Study text Start Marker
Suppose we have a graph showing the energy consumption on a day of "n" number of meters. Each point is separated from each other by a period of 15 minutes. If data is missing in the container, where I have the data of the energy consumed by each of the meters, how do you see the data graphed?
- Option 1: Is there a break in the plotted line?
- Option 2: Connect with a straight line between the point before the cut and the point after the cut?
- Option 3: Connect the line with value 0?
I make a modest drawing so that my doubt is better understood.
I understand that it can be given in some other way, and that this could vary according to how the DataSet is defined, but any more precise information about it is appreciated.
According to the contribution of the user abulafia who responded to the post in the form of a comment, I express his opinion in response format to close the topic.
Study text End Marker
Data supplied Start Marker
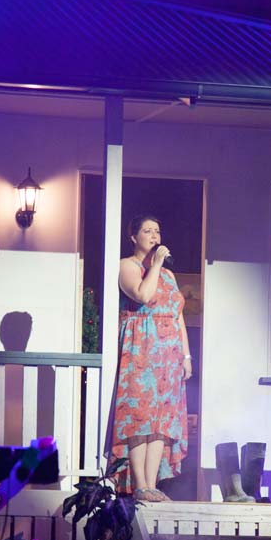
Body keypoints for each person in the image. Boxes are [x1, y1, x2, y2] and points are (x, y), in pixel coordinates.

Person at [110, 214, 190, 502]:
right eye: (147, 231)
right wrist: (154, 265)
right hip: (141, 347)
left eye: (157, 230)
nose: (154, 236)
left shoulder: (168, 275)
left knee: (161, 420)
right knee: (139, 416)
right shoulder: (127, 266)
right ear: (134, 237)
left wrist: (186, 355)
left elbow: (177, 315)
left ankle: (153, 484)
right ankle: (139, 484)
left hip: (168, 352)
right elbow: (143, 295)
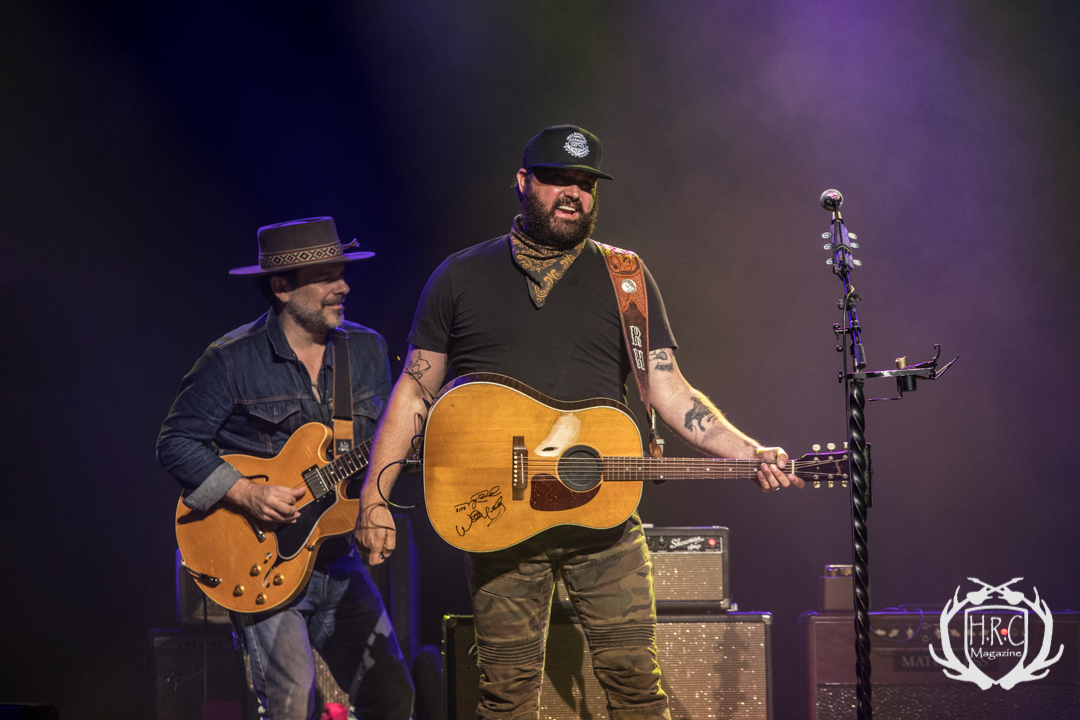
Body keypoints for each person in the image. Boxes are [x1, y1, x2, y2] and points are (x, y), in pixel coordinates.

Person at [355, 125, 804, 720]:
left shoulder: (627, 277)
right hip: (498, 521)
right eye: (557, 179)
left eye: (585, 183)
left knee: (638, 690)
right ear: (523, 182)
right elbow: (414, 391)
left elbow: (670, 389)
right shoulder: (459, 277)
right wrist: (374, 498)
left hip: (603, 524)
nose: (573, 193)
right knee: (506, 701)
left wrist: (750, 452)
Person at [157, 217, 414, 720]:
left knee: (392, 695)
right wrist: (246, 494)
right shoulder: (230, 359)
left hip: (337, 556)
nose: (343, 286)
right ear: (281, 288)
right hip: (261, 559)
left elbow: (385, 446)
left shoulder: (367, 349)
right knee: (293, 700)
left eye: (342, 273)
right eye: (326, 277)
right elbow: (175, 443)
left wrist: (377, 499)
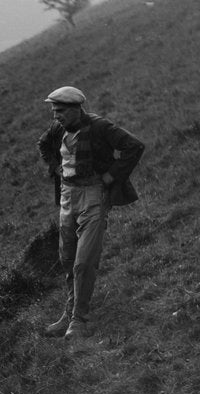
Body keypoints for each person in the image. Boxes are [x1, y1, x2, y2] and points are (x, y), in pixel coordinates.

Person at [37, 85, 145, 339]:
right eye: (54, 111)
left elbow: (134, 146)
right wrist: (56, 167)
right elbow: (43, 145)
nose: (56, 116)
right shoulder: (58, 128)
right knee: (67, 258)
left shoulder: (99, 127)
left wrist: (110, 176)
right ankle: (68, 312)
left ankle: (79, 319)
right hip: (67, 196)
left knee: (84, 261)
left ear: (76, 109)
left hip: (93, 195)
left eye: (61, 110)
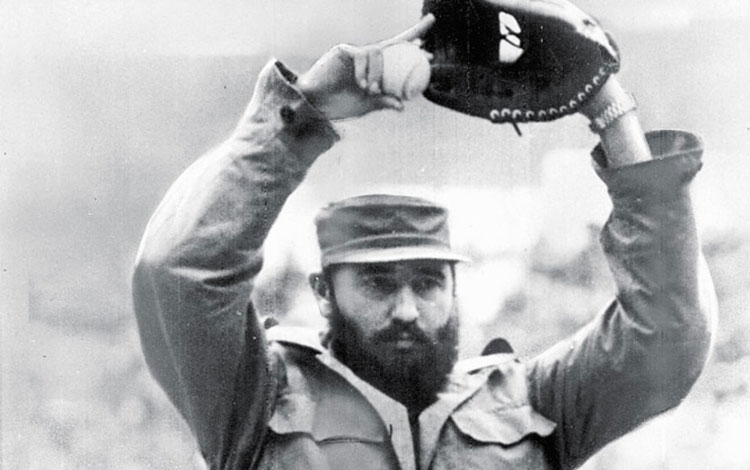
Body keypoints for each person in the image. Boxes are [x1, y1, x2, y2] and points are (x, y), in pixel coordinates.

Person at [132, 13, 716, 470]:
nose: (408, 309)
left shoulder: (532, 403)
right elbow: (178, 271)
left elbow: (668, 337)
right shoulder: (254, 405)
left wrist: (610, 109)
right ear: (324, 292)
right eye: (379, 283)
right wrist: (300, 115)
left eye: (430, 282)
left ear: (456, 287)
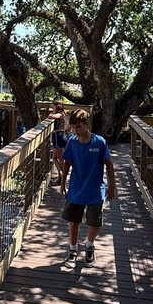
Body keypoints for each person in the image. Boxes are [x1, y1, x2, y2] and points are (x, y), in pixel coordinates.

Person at [59, 108, 116, 268]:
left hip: (96, 189)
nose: (75, 131)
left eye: (78, 127)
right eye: (73, 128)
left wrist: (112, 186)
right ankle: (72, 249)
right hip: (76, 188)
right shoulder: (72, 142)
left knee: (95, 222)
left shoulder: (99, 142)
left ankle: (89, 245)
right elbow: (66, 163)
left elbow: (109, 165)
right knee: (73, 220)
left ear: (87, 124)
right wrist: (63, 183)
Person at [49, 101, 69, 184]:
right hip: (58, 136)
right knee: (54, 158)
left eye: (53, 105)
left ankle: (63, 178)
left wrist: (51, 114)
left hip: (59, 136)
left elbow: (51, 116)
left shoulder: (60, 114)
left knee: (61, 159)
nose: (52, 106)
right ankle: (60, 175)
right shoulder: (63, 114)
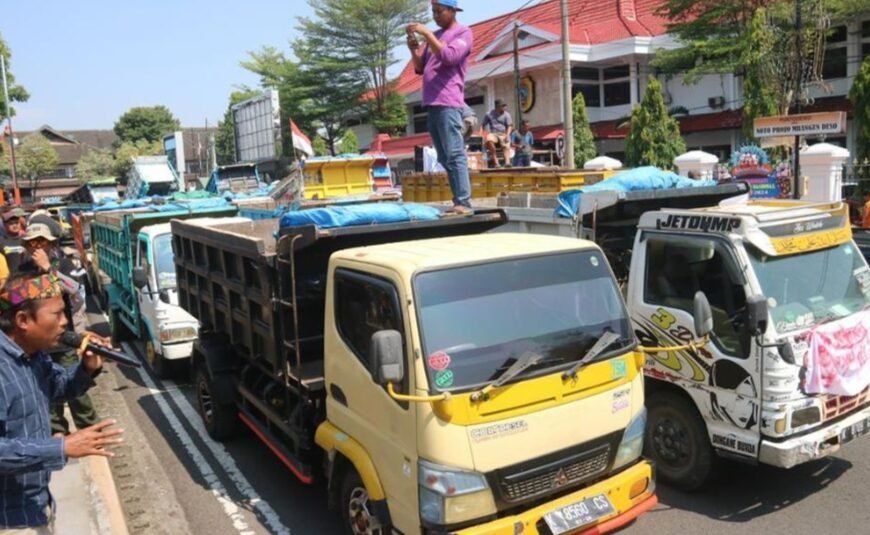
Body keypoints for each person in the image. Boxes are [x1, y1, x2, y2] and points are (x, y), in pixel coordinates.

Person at [0, 272, 123, 532]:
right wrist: (61, 447)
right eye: (56, 315)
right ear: (23, 320)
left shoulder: (34, 355)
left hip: (37, 504)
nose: (65, 322)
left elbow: (59, 387)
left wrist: (87, 368)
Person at [17, 223, 97, 436]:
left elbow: (74, 289)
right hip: (35, 342)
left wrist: (48, 270)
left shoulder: (62, 264)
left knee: (76, 388)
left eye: (42, 242)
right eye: (32, 243)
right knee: (47, 390)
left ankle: (89, 428)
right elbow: (14, 299)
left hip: (62, 339)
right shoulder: (22, 271)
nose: (37, 247)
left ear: (51, 244)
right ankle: (58, 433)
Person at [407, 0, 474, 214]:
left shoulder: (463, 33)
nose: (435, 15)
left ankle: (463, 201)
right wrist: (414, 47)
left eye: (439, 11)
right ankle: (459, 200)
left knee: (454, 153)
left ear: (452, 11)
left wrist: (427, 35)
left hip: (448, 101)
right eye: (433, 12)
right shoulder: (435, 36)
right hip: (433, 103)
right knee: (444, 156)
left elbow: (449, 57)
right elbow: (419, 67)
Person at [483, 99, 513, 168]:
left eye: (505, 106)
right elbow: (483, 124)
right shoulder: (489, 114)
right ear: (497, 106)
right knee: (489, 140)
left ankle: (507, 163)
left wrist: (507, 135)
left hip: (503, 133)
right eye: (502, 106)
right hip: (493, 133)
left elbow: (510, 126)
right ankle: (496, 163)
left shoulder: (507, 114)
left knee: (506, 144)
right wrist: (482, 133)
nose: (504, 107)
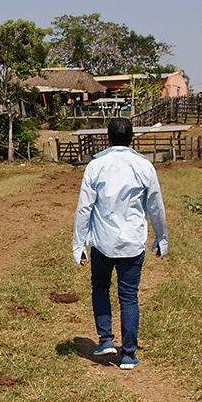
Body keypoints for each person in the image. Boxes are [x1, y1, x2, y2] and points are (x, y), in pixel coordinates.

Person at [73, 117, 168, 371]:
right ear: (133, 139)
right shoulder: (144, 166)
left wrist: (78, 244)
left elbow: (84, 208)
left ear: (107, 138)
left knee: (100, 287)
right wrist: (162, 237)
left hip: (102, 242)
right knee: (129, 296)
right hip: (132, 243)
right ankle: (128, 355)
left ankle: (105, 339)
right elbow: (155, 206)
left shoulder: (95, 166)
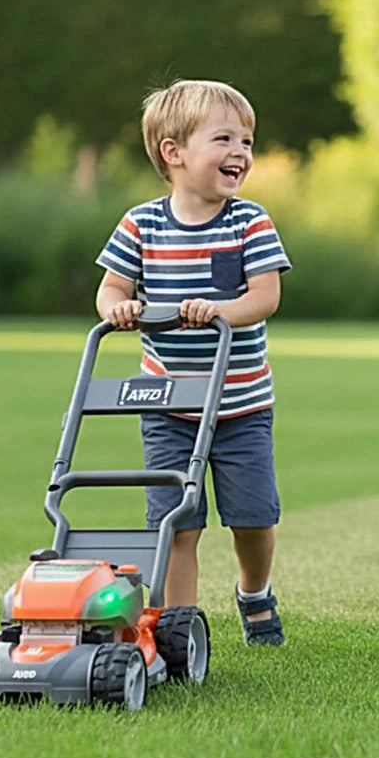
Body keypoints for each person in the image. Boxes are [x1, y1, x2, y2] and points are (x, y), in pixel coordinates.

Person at [96, 78, 290, 643]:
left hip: (241, 408)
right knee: (176, 523)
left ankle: (254, 593)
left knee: (253, 519)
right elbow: (108, 290)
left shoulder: (248, 222)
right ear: (173, 153)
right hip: (166, 406)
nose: (241, 153)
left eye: (247, 142)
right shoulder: (142, 225)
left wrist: (222, 309)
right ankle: (179, 626)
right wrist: (121, 309)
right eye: (225, 139)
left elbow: (265, 297)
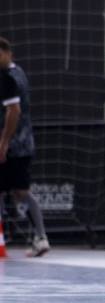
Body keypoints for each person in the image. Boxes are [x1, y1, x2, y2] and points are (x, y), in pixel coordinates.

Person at [0, 37, 49, 258]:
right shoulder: (18, 72)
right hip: (24, 142)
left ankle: (37, 237)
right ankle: (40, 237)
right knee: (20, 192)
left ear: (7, 53)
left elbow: (14, 111)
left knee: (18, 191)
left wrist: (4, 142)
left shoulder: (8, 78)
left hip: (13, 145)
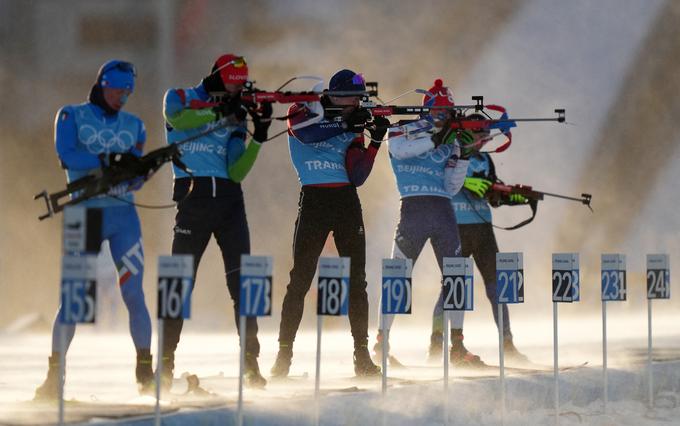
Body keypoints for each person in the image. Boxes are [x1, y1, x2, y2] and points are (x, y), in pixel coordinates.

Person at [35, 60, 153, 399]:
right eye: (118, 91)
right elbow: (67, 156)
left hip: (124, 219)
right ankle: (53, 377)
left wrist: (141, 172)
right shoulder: (70, 116)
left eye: (128, 93)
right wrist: (108, 160)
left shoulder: (136, 126)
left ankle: (145, 371)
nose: (123, 98)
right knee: (74, 299)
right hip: (83, 217)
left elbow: (137, 178)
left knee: (134, 293)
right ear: (102, 84)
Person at [161, 54, 272, 389]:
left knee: (244, 283)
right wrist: (219, 111)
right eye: (232, 80)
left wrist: (259, 135)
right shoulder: (180, 96)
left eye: (242, 82)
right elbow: (178, 120)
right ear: (218, 77)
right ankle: (164, 364)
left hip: (229, 201)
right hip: (192, 198)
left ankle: (251, 363)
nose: (237, 87)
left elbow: (237, 169)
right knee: (178, 283)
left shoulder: (237, 116)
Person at [270, 69, 389, 378]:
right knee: (300, 279)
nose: (355, 103)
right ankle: (283, 356)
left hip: (346, 201)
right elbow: (308, 133)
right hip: (313, 201)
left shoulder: (354, 123)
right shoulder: (303, 110)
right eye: (351, 97)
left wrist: (374, 141)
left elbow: (358, 176)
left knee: (357, 280)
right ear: (334, 95)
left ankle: (361, 355)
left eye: (359, 99)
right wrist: (345, 122)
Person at [373, 79, 481, 367]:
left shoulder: (451, 138)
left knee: (457, 277)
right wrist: (435, 138)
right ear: (427, 109)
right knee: (398, 275)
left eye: (448, 112)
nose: (443, 117)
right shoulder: (402, 129)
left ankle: (456, 344)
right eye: (439, 111)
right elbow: (398, 151)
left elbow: (451, 186)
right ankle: (381, 343)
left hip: (442, 209)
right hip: (413, 206)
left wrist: (464, 156)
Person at [427, 114, 530, 364]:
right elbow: (439, 183)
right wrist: (467, 184)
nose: (484, 141)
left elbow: (493, 191)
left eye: (486, 136)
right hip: (455, 229)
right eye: (479, 135)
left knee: (497, 288)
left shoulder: (485, 158)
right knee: (452, 289)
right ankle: (437, 346)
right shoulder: (447, 153)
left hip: (483, 230)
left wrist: (511, 196)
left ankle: (508, 343)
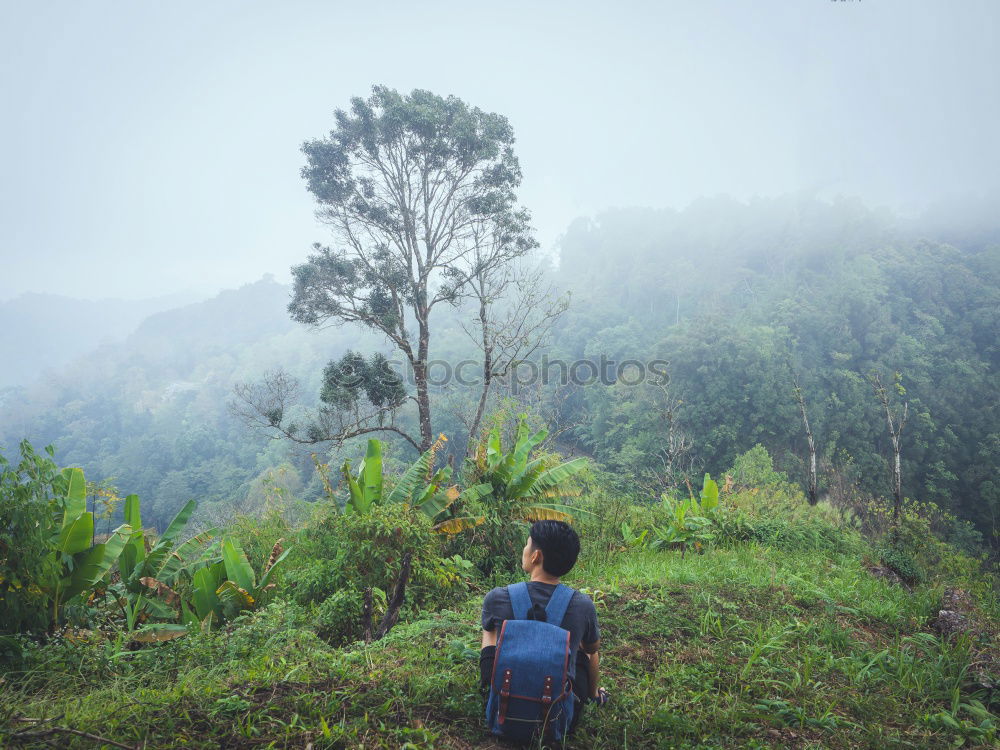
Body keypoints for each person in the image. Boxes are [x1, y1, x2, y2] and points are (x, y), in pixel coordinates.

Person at [479, 520, 609, 735]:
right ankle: (595, 695)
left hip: (505, 694)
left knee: (490, 628)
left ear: (535, 556)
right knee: (587, 649)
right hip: (559, 708)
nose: (524, 549)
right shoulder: (582, 604)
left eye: (527, 544)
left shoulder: (497, 597)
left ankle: (489, 687)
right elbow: (592, 647)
Data supplied End Marker
■ How to complete this task ■
Answer these questions about the forum post on graphing missing meter data:
1. How much time separates one point on the graph from the next?
2. According to Option 3, what value should the line connect with?
3. Which user responded to the post in the form of a comment?
The items are not needed for what follows.

■ Task response ■
1. 15 minutes
2. 0
3. abulafia